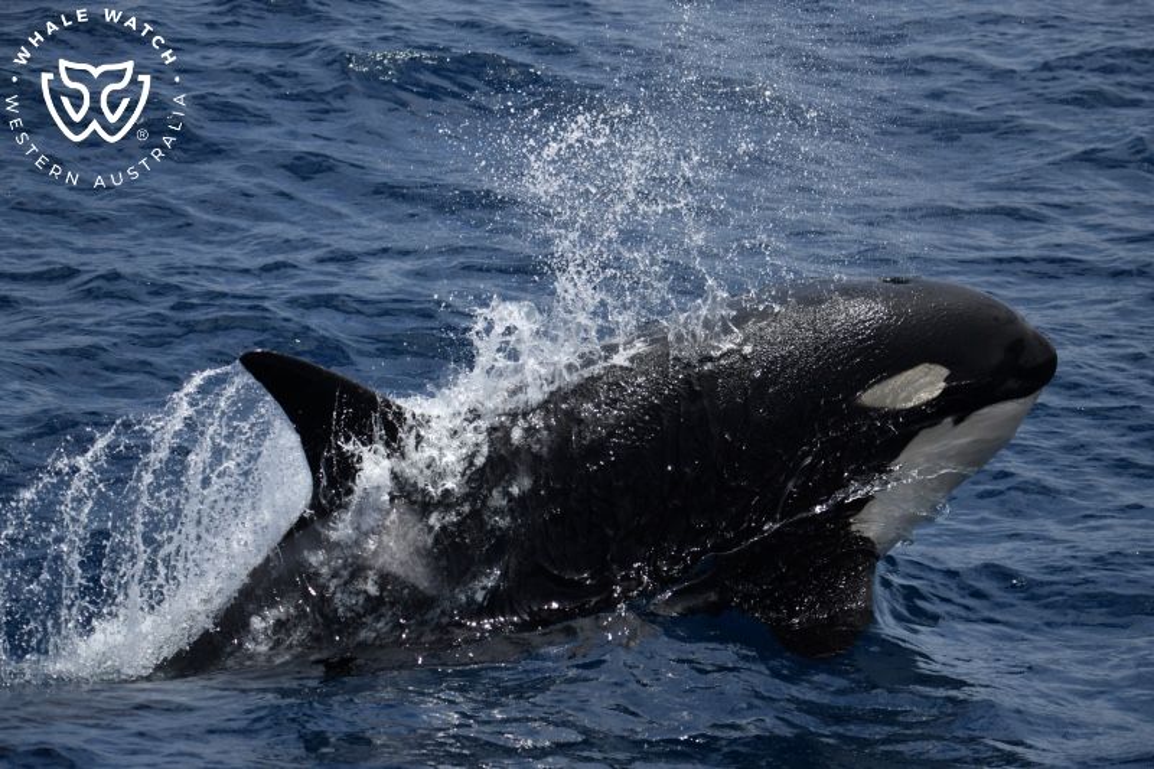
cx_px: 577
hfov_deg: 12.1
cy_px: 384
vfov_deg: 8.1
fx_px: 5448
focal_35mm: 170
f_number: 5.3
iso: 560
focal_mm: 170
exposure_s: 1/8000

++++

Retype nothing except the lines from the line holding "hfov_deg: 12.1" through the last line of the entries, both included.

#### Answer box:
hfov_deg: 12.1
cy_px: 384
vfov_deg: 8.1
fx_px: 5448
focal_35mm: 170
f_number: 5.3
iso: 560
focal_mm: 170
exposure_s: 1/8000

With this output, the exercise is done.